Now playing at an indie art house, and maybe a multiplex or two, near you:


CAROL (Dir. Todd Haynes, 2015)

Todd Haynes sixth film, CAROL, his follow-up to his masterful 2007 Dylan deconstruction I’M NOT THERE, has been drawing comparisons to John Crowley’s BROOKLYN, which was released earlier in the prestige picture/Oscar bait season of fall 2015.


Both are New York City-set period pieces concerning young women who work in Macy’s-style department stores, both illustrate the coming-of-age experiences of these women in the restrictive society of the early 1950s, and both are based on bestselling, award-winning novels.

And there’s the fact that BROOKLYN director Crowley was once even attached to direct CAROL.

But while BROOKLYN is a well made, and very good looking drama, Haynes’ CAROL is something else entirely – a much more sophisticated, complicated, and immaculately artful work, which is stunningly gorgeous while BROOKLYN is merely pretty.

An adaptation of Patricia Highsmith’s 1952 book “The Price of Salt” (later re-named “Carol”), the film is told through the eyes of Rooney Mara as 20-something aged shopgirl Therese Belivet, who becomes intrigued by Cate Blanchett as the much older (40-something) Carol Aird, a wealthy New Jersey housewife, when they meet over a counter at Frankenberg’s department store.

Carol is Christmas shopping and asks for Therese’s help looking for a doll for her daughter. The two converse pleasantly, then Carol forgets her gloves on the counter when she leaves. Therese arranges for the gloves to be sent to Carol’s home. Carol calls Therese at work to thank her for sending the gloves, and invites her out to lunch where they hit it off further.
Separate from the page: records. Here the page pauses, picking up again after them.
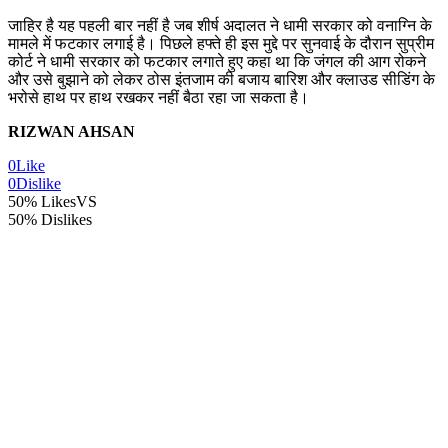
जाहिर है यह पहली बार नहीं है जब शीर्ष अदालत ने धामी सरकार को वनाग्नि के
मामले में फटकार लगाई है। पिछले हफ्ते ही इस मुद्दे पर सुनवाई के दौरान सुप्रीम
कोर्ट ने धामी सरकार को फटकार लगाते हुए कहा था कि जंगल की आग रोकने
और उसे बुझाने को लेकर ठोस इंतजाम की बजाय बारिश और क्लाउड सीडिंग के
भरोसे हाथ पर हाथ रखकर नहीं बैठा रहा जा सकता है।
RIZWAN AHSAN
0
Like
0
Dislike
50% Likes
VS
50% Dislikes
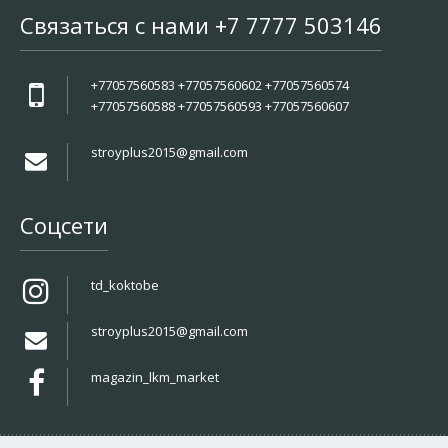
Связаться с нами +7 7777 503146
+77057560583 +77057560602 +77057560574
+77057560588 +77057560593 +77057560607
stroyplus2015@gmail.com
Соцсети
td_koktobe
stroyplus2015@gmail.com
magazin_lkm_market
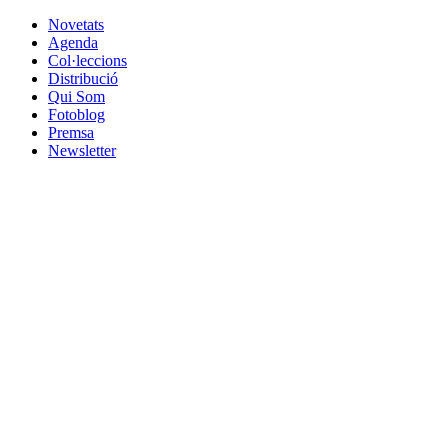
Novetats
Agenda
Col·leccions
Distribució
Qui Som
Fotoblog
Premsa
Newsletter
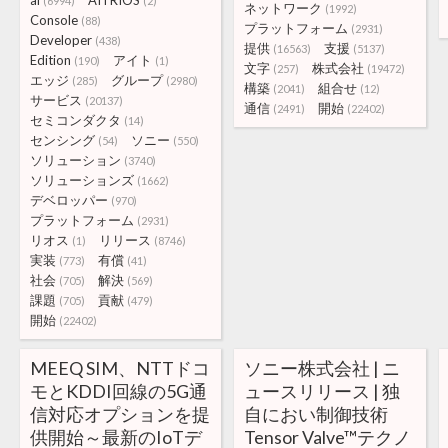
ai
AITRIOS
(6994)
(2)
ネットワーク
(1992)
Console
(88)
プラットフォーム
(2931)
Developer
(438)
提供
支援
(16563)
(5137)
Edition
アイト
(190)
(1)
文字
株式会社
(257)
(19472)
エッジ
グループ
(285)
(2980)
構築
組合せ
(2041)
(12)
サービス
(20137)
通信
開始
(2491)
(22402)
セミコンダクタ
(14)
センシング
ソニー
(54)
(550)
ソリューション
(3740)
ソリューションズ
(1662)
デベロッパー
(970)
プラットフォーム
(2931)
リオス
リリース
(1)
(8746)
実装
有償
(773)
(41)
社会
解決
(705)
(569)
課題
貢献
(705)
(479)
開始
(22402)
MEEQ SIM、NTTドコ
ソニー株式会社 | ニ
モとKDDI回線の5G通
ュースリリース | 独
信対応オプションを提
自におい制御技術
供開始～最新のIoTデ
Tensor Valve™テクノ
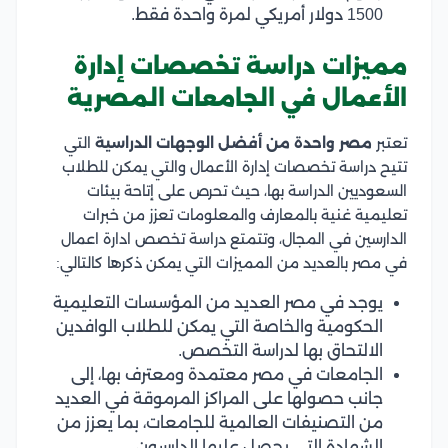
1500 دولار أمريكي لمرة واحدة فقط.
مميزات دراسة تخصصات إدارة
الأعمال في الجامعات المصرية
تعتبر
مصر واحدة من أفضل الوجهات الدراسية
التي
تتيح دراسة تخصصات إدارة الأعمال والتي يمكن للطلاب
السعوديين الدراسة بها، حيث تحرص على إتاحة بيئات
تعليمية غنية بالمعارف والمعلومات تعزز من خبرات
الدارسين في المجال، وتتمتع دراسة تخصص ادارة اعمال
في مصر بالعديد من المميزات التي يمكن ذكرها كالتالي:
يوجد في مصر العديد من المؤسسات التعليمية
الحكومية والخاصة التي يمكن للطلاب الوافدين
الالتحاق بها لدراسة التخصص.
الجامعات في مصر معتمدة ومعترف بها، إلى
جانب حصولها على المراكز المرموقة في العديد
من التصنيفات العالمية للجامعات، بما يعزز من
الشهادة التي يحصل عليها الدارسون.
In the meantime, we learn that Carol is going through what could become a messy divorce from her angry husband, Harge (Kyle Chandler), while Therese, who dreams of being a photographer, has a boyfriend, Richard (Jake Lacy), who wants to marry her, and live together in France. We also meet Sarah Paulson as Carol’s bestfriend/former lover, who’s relationship is a source of Harge’s chargrin.
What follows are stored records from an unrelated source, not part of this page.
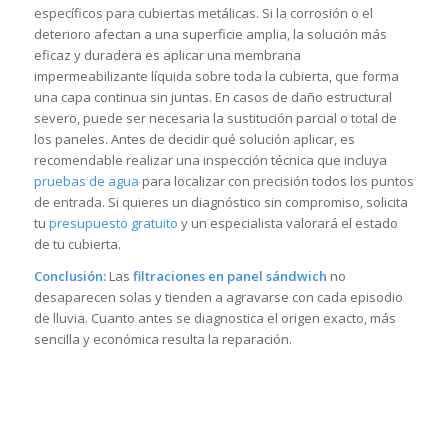
específicos para cubiertas metálicas. Si la corrosión o el
deterioro afectan a una superficie amplia, la solución más
eficaz y duradera es aplicar una membrana
impermeabilizante líquida sobre toda la cubierta, que forma
una capa continua sin juntas. En casos de daño estructural
severo, puede ser necesaria la sustitución parcial o total de
los paneles. Antes de decidir qué solución aplicar, es
recomendable realizar una inspección técnica que incluya
pruebas de agua
para localizar con precisión todos los puntos
de entrada. Si quieres un diagnóstico sin compromiso, solicita
tu
presupuesto gratuito
y un especialista valorará el estado
de tu cubierta.
Conclusión:
Las
filtraciones en panel sándwich
no
desaparecen solas y tienden a agravarse con cada episodio
de lluvia. Cuanto antes se diagnostica el origen exacto, más
sencilla y económica resulta la reparación.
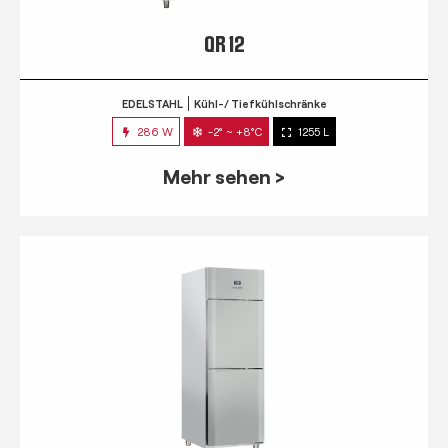
QR 12
EDELSTAHL
Kühl-/ Tiefkühlschränke
286 W
-2° ~ +8°C
1255 L
Mehr sehen >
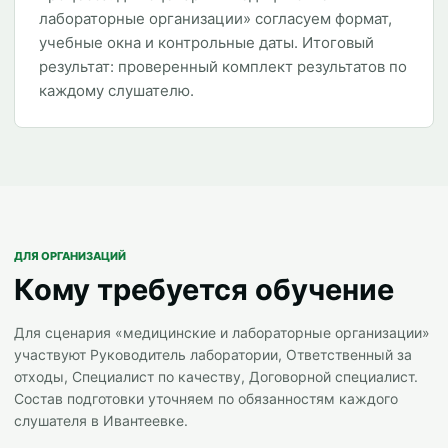
лабораторные организации» согласуем формат,
учебные окна и контрольные даты. Итоговый
результат: проверенный комплект результатов по
каждому слушателю.
ДЛЯ ОРГАНИЗАЦИЙ
Кому требуется обучение
Для сценария «медицинские и лабораторные организации»
участвуют Руководитель лаборатории, Ответственный за
отходы, Специалист по качеству, Договорной специалист.
Состав подготовки уточняем по обязанностям каждого
слушателя в Ивантеевке.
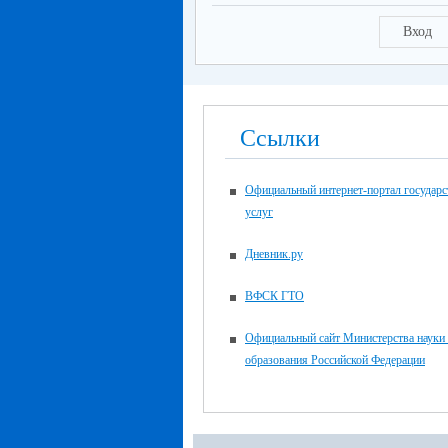
Вход
Ссылки
Официальный интернет-портал государ
услуг
Дневник.ру
ВФСК ГТО
Официальный сайт Министерства науки
образования Российской Федерации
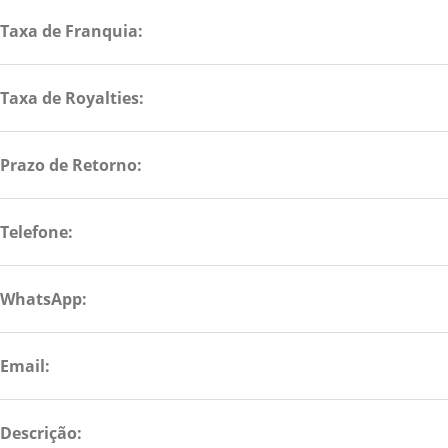
Taxa de Franquia:
Taxa de Royalties:
Prazo de Retorno:
Telefone:
WhatsApp:
Email:
Descrição:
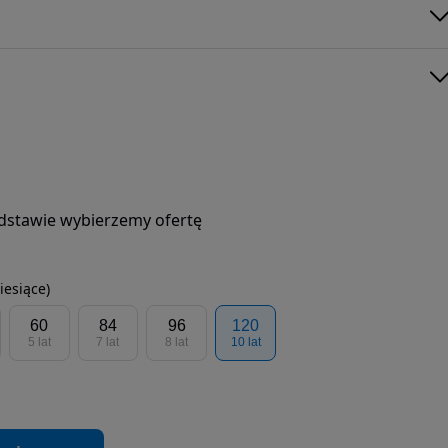
podstawie wybierzemy ofertę
iesiące)
60
84
96
120
5 lat
7 lat
8 lat
10 lat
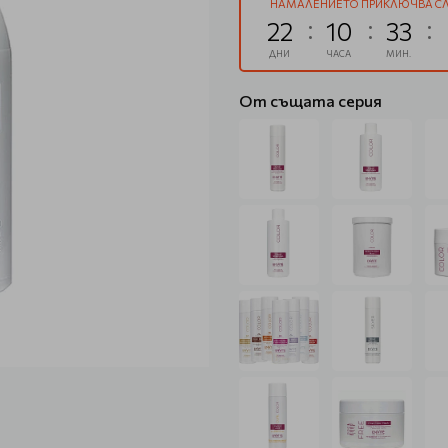
НАМАЛЕНИЕТО ПРИКЛЮЧВА СЛ
22
10
33
ДНИ
ЧАСА
МИН.
От същата серия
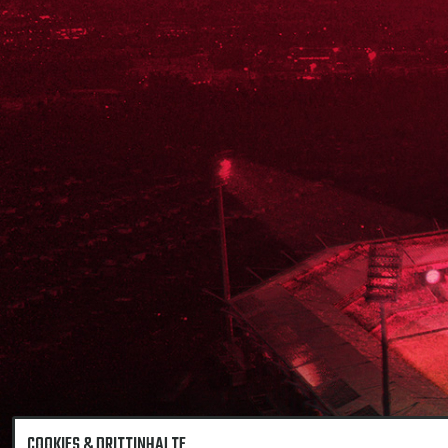
COOKIES & DRITTINHALTE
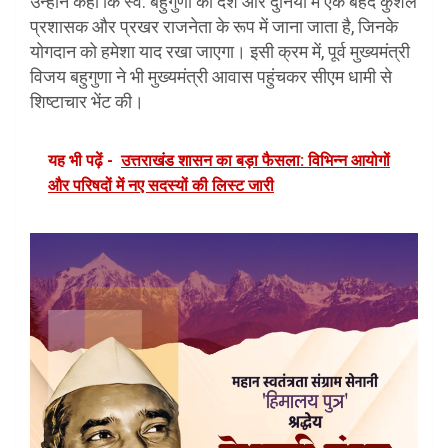
उन्होंने कहा कि स्व. बहुगुणा को देश और दुनिया में एक बेहद कुशल
प्रशासक और प्रखर राजनेता के रूप में जाना जाता है, जिनके
योगदान को हमेशा याद रखा जाएगा। इसी क्रम में, पूर्व मुख्यमंत्री
विजय बहुगुणा ने भी मुख्यमंत्री आवास पहुंचकर सीएम धामी से
शिष्टाचार भेंट की।
यह भी पढ़ें -
उत्तराखंड शासन का बड़ा फैसला: विभिन्न आयोगों
और परिषदों में नए सदस्यों की लिस्ट जारी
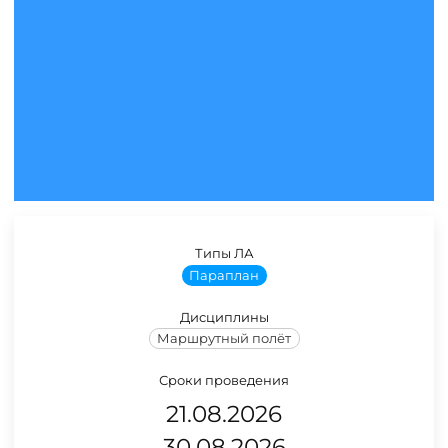
Типы ЛА
Параплан
Дисциплины
Маршрутный полёт
Сроки проведения
21.08.2026
30.08.2026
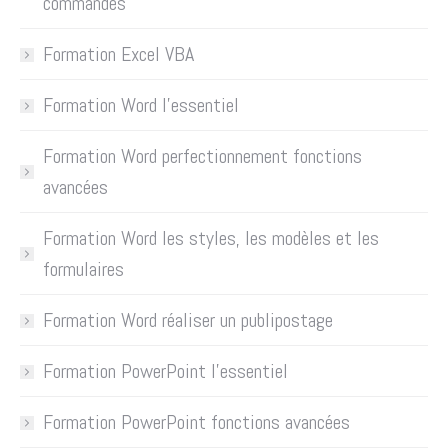
commandes
Formation Excel VBA
Formation Word l’essentiel
Formation Word perfectionnement fonctions
avancées
Formation Word les styles, les modèles et les
formulaires
Formation Word réaliser un publipostage
Formation PowerPoint l’essentiel
Formation PowerPoint fonctions avancées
Carol invites Therese over for dinner, but the night, and their budding romance, is interrupted by Harge, who demands that his wife go with him and their daughter Rindy (Kk Heim) to Florida for Christmas, but she refuses.

Later, Harge’s lawyer cites a “morality clause” against Carol that would grant him sole custody of Rindy.
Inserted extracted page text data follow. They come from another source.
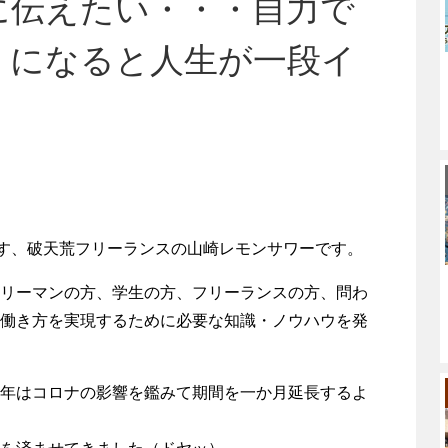
に伝えたい・・・自力で
うになると人生が一段イ
指す、破天荒フリーランスの山崎レモンサワーです。
リーマンの方、学生の方、フリーランスの方、問わ
働き方を実現するために必要な知識・ノウハウを発
年はコロナの影響を鑑みて期間を一か月延長するよ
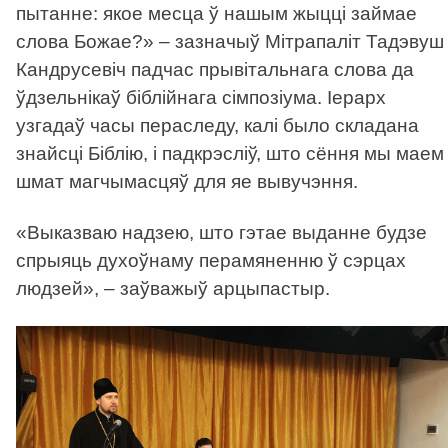
пытанне: якое месца ў нашым жыцці займае
слова Божае?» – зазначыў Мітрапаліт Тадэвуш
Кандрусевіч падчас прывітальнага слова да
ўдзельнікаў біблійнага сімпозіума. Іерарх
узгадаў часы пераследу, калі было складана
знайсці Біблію, і падкрэсліў, што сёння мы маем
шмат магчымасцяў для яе вывучэння.
«Выказваю надзею, што гэтае выданне будзе
спрыяць духоўнаму перамяненню ў сэрцах
людзей», – заўважыў арцыпастыр.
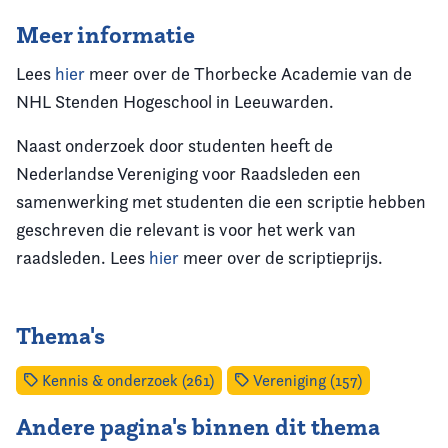
Meer informatie
Lees
hier
meer over de Thorbecke Academie van de
NHL Stenden Hogeschool in Leeuwarden.
Naast onderzoek door studenten heeft de
Nederlandse Vereniging voor Raadsleden een
samenwerking met studenten die een scriptie hebben
geschreven die relevant is voor het werk van
raadsleden. Lees
hier
meer over de scriptieprijs.
Thema's
Kennis & onderzoek (261)
Vereniging (157)
Andere pagina's binnen dit thema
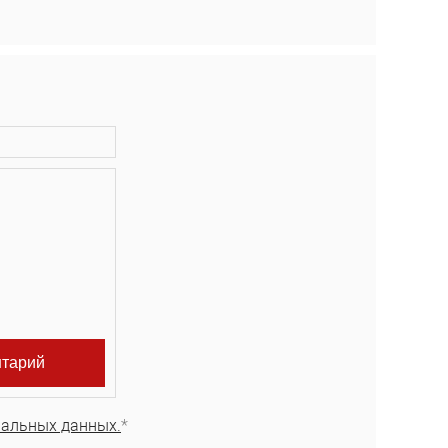
нальных данных.
*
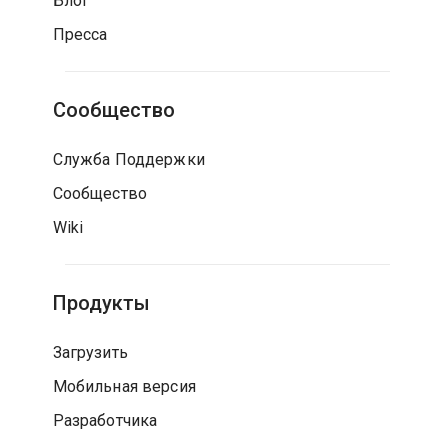
Блог
Пресса
Сообщество
Служба Поддержки
Сообщество
Wiki
Продукты
Загрузить
Мобильная версия
Разработчика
Despite this situation, or because of it, Carol and Therese embark on a road trip out west, before which Therese breaks up with the increasingly frustrated Richard.

On the road, the pair gets closer but things go askew when they find out that a P.I. (Cory Michael Smith) that Harge hired to get incriminating evidence on Carol, has been recording their lovemaking (tastefully shot, of course) through their hotel wall.

To fight for custody of Rindy, Carol departs back to New York, leaving Therese behind and their relationship up in the air.

Of all of Haynes’ fine films, CAROL most resembles his 2002 Douglas Sirkian-inspired drama FAR FROM HEAVEN, which also dealt with the taboo of homosexuality in the McCarthy era. But while HEAVEN had a high gloss to its look, CAROL, shot by the same cinematographer, Edward Lachman, has more of a subtle, darker grain. Many shots echo Life Magazine photography in their muted yet still vivid colors.

The always reliable composer (and long-time Coen brothers collaborator) Carter Burwell’s score is a beautiful embellishment to the proceedings. It swoons and swells effectively throughout, never calling too much attention to itself. Mixed into the soundtrack are a well picked batch of ‘40s and ‘50s songs, mostly Vince Giordano and The Nighthawks tracks).

But it’s the performances by Blanchett (yes, there will be an Oscar nomination) and Mara (maybe) that stand out the strongest. Both women bring to nervous life the dialogue in the sharp screenplay by Phyllis Nagy (another nomination, I bet), with Mara’s story arc of a woman blooming finding confidence after years of shadowy confliction, nicely blending with Blanchett’s worried perseverance.

CAROL is another late year addition to my top 10 of 2015 (coming soon!). From the absorbing aura of its near perfect period design and visuals, to its tense yet tender handling of its love story, along, of course, with the terrific turns by Blanchett and Mara – it all made a very poignant impression on me.